» **INSTRUCTIONS TO FOLLOW**: Without including any pictures, please copy every entry below exactly.

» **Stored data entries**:
────────────────────────────────────────
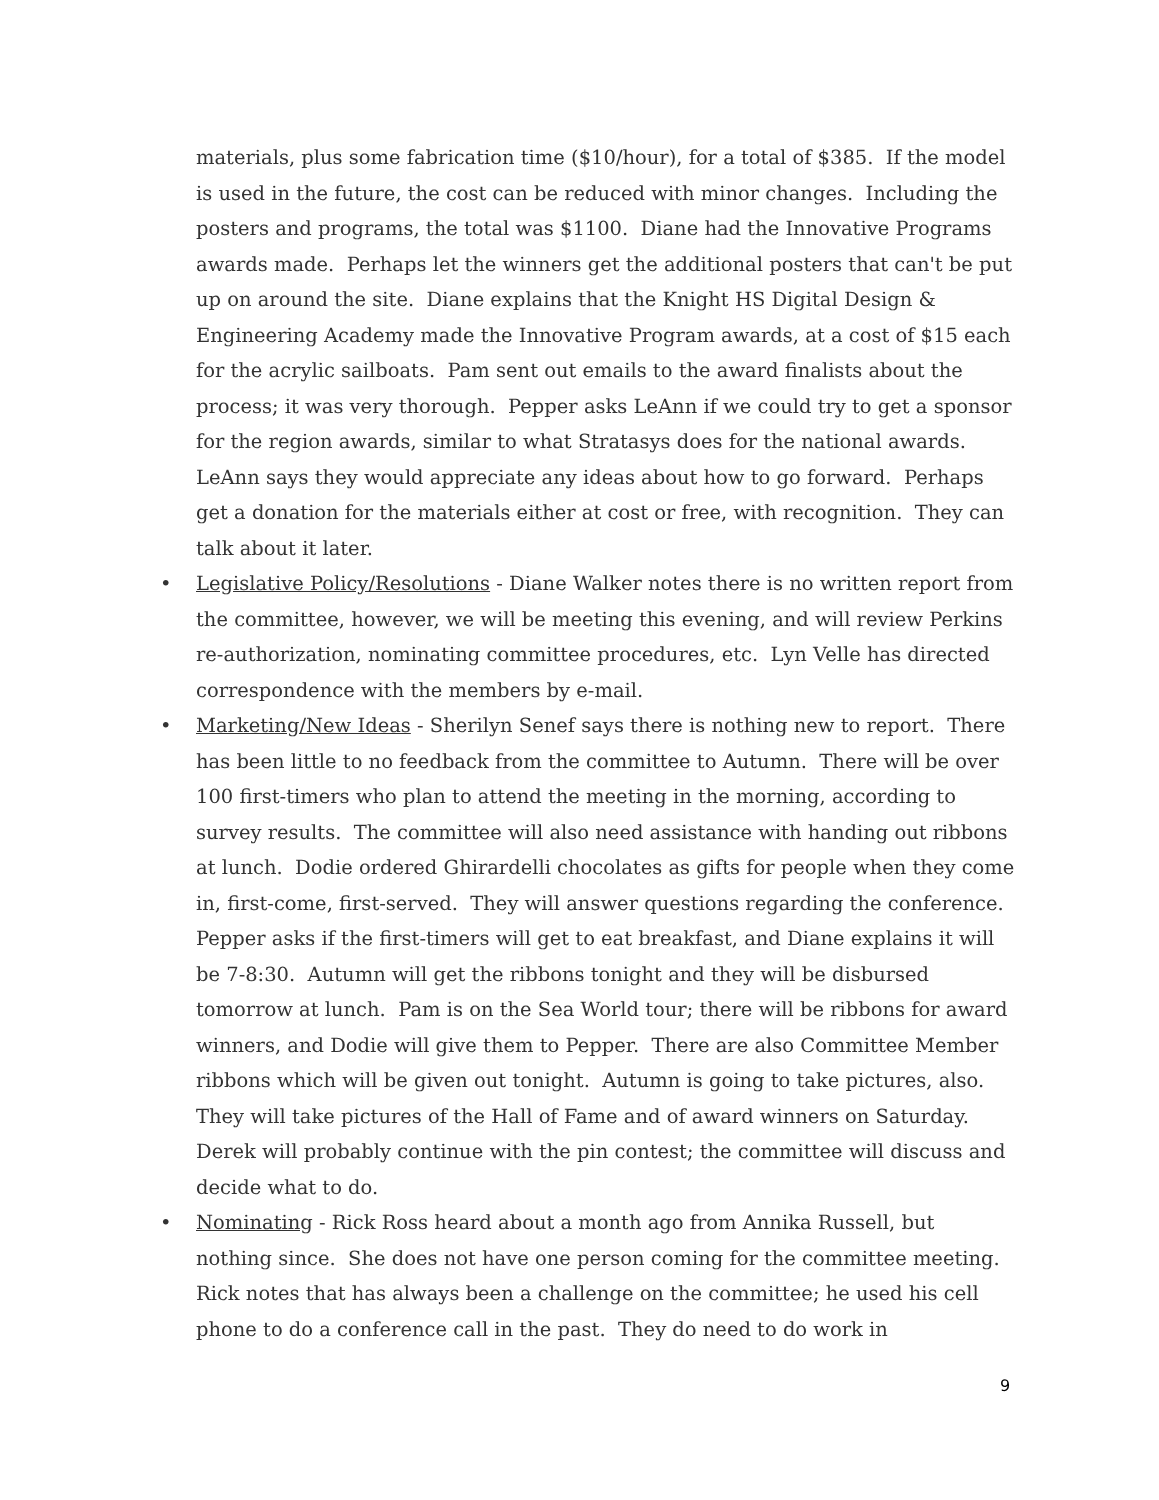materials, plus some fabrication time ($10/hour), for a total of $385. If the model is used in the future, the cost can be reduced with minor changes. Including the posters and programs, the total was $1100. Diane had the Innovative Programs awards made. Perhaps let the winners get the additional posters that can't be put up on around the site. Diane explains that the Knight HS Digital Design & Engineering Academy made the Innovative Program awards, at a cost of $15 each for the acrylic sailboats. Pam sent out emails to the award finalists about the process; it was very thorough. Pepper asks LeAnn if we could try to get a sponsor for the region awards, similar to what Stratasys does for the national awards. LeAnn says they would appreciate any ideas about how to go forward. Perhaps get a donation for the materials either at cost or free, with recognition. They can talk about it later.
• Legislative Policy/Resolutions - Diane Walker notes there is no written report from the committee, however, we will be meeting this evening, and will review Perkins re-authorization, nominating committee procedures, etc. Lyn Velle has directed correspondence with the members by e-mail.
• Marketing/New Ideas - Sherilyn Senef says there is nothing new to report. There has been little to no feedback from the committee to Autumn. There will be over 100 first-timers who plan to attend the meeting in the morning, according to survey results. The committee will also need assistance with handing out ribbons at lunch. Dodie ordered Ghirardelli chocolates as gifts for people when they come in, first-come, first-served. They will answer questions regarding the conference. Pepper asks if the first-timers will get to eat breakfast, and Diane explains it will be 7-8:30. Autumn will get the ribbons tonight and they will be disbursed tomorrow at lunch. Pam is on the Sea World tour; there will be ribbons for award winners, and Dodie will give them to Pepper. There are also Committee Member ribbons which will be given out tonight. Autumn is going to take pictures, also. They will take pictures of the Hall of Fame and of award winners on Saturday. Derek will probably continue with the pin contest; the committee will discuss and decide what to do.
• Nominating - Rick Ross heard about a month ago from Annika Russell, but nothing since. She does not have one person coming for the committee meeting. Rick notes that has always been a challenge on the committee; he used his cell phone to do a conference call in the past. They do need to do work in
9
────────────────────────────────────────
» **FINISHED EXERCISE**:
materials, plus some fabrication time ($10/hour), for a total of $385. If the model is used in the future, the cost can be reduced with minor changes. Including the posters and programs, the total was $1100. Diane had the Innovative Programs awards made. Perhaps let the winners get the additional posters that can't be put up on around the site. Diane explains that the Knight HS Digital Design & Engineering Academy made the Innovative Program awards, at a cost of $15 each for the acrylic sailboats. Pam sent out emails to the award finalists about the process; it was very thorough. Pepper asks LeAnn if we could try to get a sponsor for the region awards, similar to what Stratasys does for the national awards. LeAnn says they would appreciate any ideas about how to go forward. Perhaps get a donation for the materials either at cost or free, with recognition. They can talk about it later.
• Legislative Policy/Resolutions - Diane Walker notes there is no written report from the committee, however, we will be meeting this evening, and will review Perkins re-authorization, nominating committee procedures, etc. Lyn Velle has directed correspondence with the members by e-mail.
• Marketing/New Ideas - Sherilyn Senef says there is nothing new to report. There has been little to no feedback from the committee to Autumn. There will be over 100 first-timers who plan to attend the meeting in the morning, according to survey results. The committee will also need assistance with handing out ribbons at lunch. Dodie ordered Ghirardelli chocolates as gifts for people when they come in, first-come, first-served. They will answer questions regarding the conference. Pepper asks if the first-timers will get to eat breakfast, and Diane explains it will be 7-8:30. Autumn will get the ribbons tonight and they will be disbursed tomorrow at lunch. Pam is on the Sea World tour; there will be ribbons for award winners, and Dodie will give them to Pepper. There are also Committee Member ribbons which will be given out tonight. Autumn is going to take pictures, also. They will take pictures of the Hall of Fame and of award winners on Saturday. Derek will probably continue with the pin contest; the committee will discuss and decide what to do.
• Nominating - Rick Ross heard about a month ago from Annika Russell, but nothing since. She does not have one person coming for the committee meeting. Rick notes that has always been a challenge on the committee; he used his cell phone to do a conference call in the past. They do need to do work in
9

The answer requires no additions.